Such contention is untenable. Undeniably, this circumstance of continuous re-hiring was dictated by practical considerations that experienced crew members are more preferred. Petitioners were only given priority or preference because of their experience and qualifications but this does not detract the fact that herein petitioners are contractual employees. They can not be considered regular employees. We quote with favor the explanation of the NLRC in this wise:xxx The reference to “permanent” and “probationary” masters and employees in these papers is a misnomer and does not alter the fact that the contracts for enlistment between complainants-appellants and respondent-appellee Esso International were for a definite periods of time, ranging from 8 to 12 months. Although the use of the terms “permanent” and “probationary” is unfortunate, what is really meant is “eligible for-re-hire.” This is the only logical conclusion possible because the parties cannot and should not violate POEA’s requirement that a contract of enlistment shall be for a limited period only; not exceeding twelve (12) months.From all the foregoing, we hereby state that petitioners are not considered regular or permanent employees under Article 280 of the Labor Code. Petitioners’ employment have automatically ceased upon the expiration of their contracts of enlistment (COE). Since there was no dismissal to speak of, it follows that petitioners are not entitled to reinstatement or payment of separation pay or backwages, as provided by law. …[43]
Moreover, it is an accepted maritime industry practice that employment of seafarers are for a fixed period only. Constrained by the nature of their employment which is quite peculiar and unique in itself, it is for the mutual interest of both the seafarer and the employer why the employment status must be contractual only or for a certain period of time. Seafarers spend most of their time at sea and understandably, they can not stay for a long and an indefinite period of time at sea. Limited access to shore society during the employment will have an adverse impact on the seafarer. The national, cultural and lingual diversity among the crew during the COE is a reality that necessitates the limitation of its period.[44]In Pentagon International Shipping, Inc. v. William B. Adelantar,[45] the Court cited its rulings in Millares and Coyoca and reiterated that a seafarer is not a regular employee entitled to backwages and separation pay:
Therefore, Adelantar, a seafarer, is not a regular employee as defined in Article 280 of the Labor Code. Hence, he is not entitled to full backwages and separation pay in lieu of reinstatement as provided in Article 279 of the Labor Code. As we held in Millares, Adelantar is a contractual employee whose rights and obligations are governed primarily by [the] Rules and Regulations of the POEA and, more importantly, by R.A. 8042, or the Migrant Workers and Overseas Filipinos Act of 1995.The latest ruling of the Court in Marcial Gu-Miro v. Rolando C. Adorable and Bergesen D.Y. Manila[46] reaffirmed yet again its rulings that a seafarer is employed only on a contractual basis:
Clearly, petitioner cannot be considered as a regular employee notwithstanding that the work he performs is necessary and desirable in the business of respondent company. As expounded in the above-mentioned Millares Resolution, an exception is made in the situation of seafarers. The exigencies of their work necessitates that they be employed on a contractual basis.The petitioner failed to convince the Court why it should restate its decision in Millares and reverse its July 29, 2002 Resolution in the same case.

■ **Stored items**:
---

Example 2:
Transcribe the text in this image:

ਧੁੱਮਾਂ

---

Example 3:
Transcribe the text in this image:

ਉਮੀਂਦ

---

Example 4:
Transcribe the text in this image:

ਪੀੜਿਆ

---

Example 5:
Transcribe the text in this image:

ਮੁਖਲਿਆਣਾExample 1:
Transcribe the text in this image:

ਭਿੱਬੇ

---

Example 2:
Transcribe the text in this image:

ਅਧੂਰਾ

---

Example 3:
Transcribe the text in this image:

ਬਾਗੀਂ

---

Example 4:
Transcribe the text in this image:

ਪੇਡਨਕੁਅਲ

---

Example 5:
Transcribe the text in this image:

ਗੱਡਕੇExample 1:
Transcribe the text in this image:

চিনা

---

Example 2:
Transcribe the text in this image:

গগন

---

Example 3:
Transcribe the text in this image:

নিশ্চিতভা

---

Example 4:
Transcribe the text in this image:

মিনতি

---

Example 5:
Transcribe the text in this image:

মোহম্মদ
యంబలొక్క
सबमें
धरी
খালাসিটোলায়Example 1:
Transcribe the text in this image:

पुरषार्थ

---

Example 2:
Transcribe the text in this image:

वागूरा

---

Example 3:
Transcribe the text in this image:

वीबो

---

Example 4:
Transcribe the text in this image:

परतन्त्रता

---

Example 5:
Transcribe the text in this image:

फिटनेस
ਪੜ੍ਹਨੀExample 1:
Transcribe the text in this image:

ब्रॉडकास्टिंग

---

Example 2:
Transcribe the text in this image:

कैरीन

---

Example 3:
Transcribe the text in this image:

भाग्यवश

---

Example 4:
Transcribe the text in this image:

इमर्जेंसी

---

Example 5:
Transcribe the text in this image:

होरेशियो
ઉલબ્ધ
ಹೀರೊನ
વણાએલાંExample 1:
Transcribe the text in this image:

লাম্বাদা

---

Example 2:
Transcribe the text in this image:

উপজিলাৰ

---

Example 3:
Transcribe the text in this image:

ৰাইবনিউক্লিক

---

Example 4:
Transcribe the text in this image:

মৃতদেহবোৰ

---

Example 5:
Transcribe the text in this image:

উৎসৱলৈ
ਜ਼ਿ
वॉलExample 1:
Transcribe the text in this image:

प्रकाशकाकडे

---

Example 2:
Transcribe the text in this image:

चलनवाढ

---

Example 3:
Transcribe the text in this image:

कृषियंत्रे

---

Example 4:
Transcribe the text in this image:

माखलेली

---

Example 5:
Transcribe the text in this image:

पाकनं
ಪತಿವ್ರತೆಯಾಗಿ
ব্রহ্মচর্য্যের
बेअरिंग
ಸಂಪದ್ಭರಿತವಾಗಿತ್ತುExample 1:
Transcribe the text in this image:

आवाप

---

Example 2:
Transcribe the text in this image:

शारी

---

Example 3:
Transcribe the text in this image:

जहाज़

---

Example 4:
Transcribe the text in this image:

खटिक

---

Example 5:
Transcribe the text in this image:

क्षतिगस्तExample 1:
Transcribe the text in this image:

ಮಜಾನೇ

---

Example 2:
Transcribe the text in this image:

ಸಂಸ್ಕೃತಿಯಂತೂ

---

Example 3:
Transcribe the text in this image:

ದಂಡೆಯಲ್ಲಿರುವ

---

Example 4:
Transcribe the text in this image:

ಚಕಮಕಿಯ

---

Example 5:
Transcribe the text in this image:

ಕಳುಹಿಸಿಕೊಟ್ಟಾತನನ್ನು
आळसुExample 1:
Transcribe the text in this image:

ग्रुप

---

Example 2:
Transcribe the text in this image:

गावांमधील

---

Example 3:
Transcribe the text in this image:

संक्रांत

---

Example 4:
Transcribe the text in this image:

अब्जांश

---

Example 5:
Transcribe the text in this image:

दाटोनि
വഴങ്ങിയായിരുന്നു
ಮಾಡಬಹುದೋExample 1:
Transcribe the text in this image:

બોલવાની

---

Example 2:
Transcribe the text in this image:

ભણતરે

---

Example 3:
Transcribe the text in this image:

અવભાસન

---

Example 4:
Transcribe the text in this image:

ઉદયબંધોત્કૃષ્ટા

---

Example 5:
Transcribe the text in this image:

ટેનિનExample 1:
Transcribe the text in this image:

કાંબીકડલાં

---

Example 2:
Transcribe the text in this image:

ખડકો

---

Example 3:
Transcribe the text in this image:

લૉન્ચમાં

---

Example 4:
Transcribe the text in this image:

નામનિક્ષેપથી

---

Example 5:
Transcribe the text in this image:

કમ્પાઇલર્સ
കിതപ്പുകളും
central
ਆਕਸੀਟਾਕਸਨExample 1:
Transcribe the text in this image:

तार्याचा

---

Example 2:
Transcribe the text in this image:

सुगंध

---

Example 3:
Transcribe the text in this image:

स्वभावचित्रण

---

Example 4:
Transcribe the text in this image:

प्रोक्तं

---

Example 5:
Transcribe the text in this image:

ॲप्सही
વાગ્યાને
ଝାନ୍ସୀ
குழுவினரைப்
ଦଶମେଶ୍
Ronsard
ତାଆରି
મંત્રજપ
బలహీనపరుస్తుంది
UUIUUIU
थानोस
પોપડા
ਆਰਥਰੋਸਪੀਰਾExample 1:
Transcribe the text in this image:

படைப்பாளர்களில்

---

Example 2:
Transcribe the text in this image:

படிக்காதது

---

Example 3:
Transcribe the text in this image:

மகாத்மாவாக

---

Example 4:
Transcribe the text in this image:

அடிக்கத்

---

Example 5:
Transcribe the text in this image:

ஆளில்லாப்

■ **WHAT TO DO**:
Answer these questions on the text about seafarers' employment status:
1. According to the NLRC, what range of periods did the contracts for enlistment with Esso International cover?
2. Together with the POEA Rules and Regulations, what statute primarily governs Adelantar's rights and obligations?
3. What is the date of the Millares Resolution that the petitioner asked the Court to reverse?

■ **ANSWER FOR THE TASK**:
1. From 8 to 12 months.
2. R.A. 8042, the Migrant Workers and Overseas Filipinos Act of 1995.
3. July 29, 2002.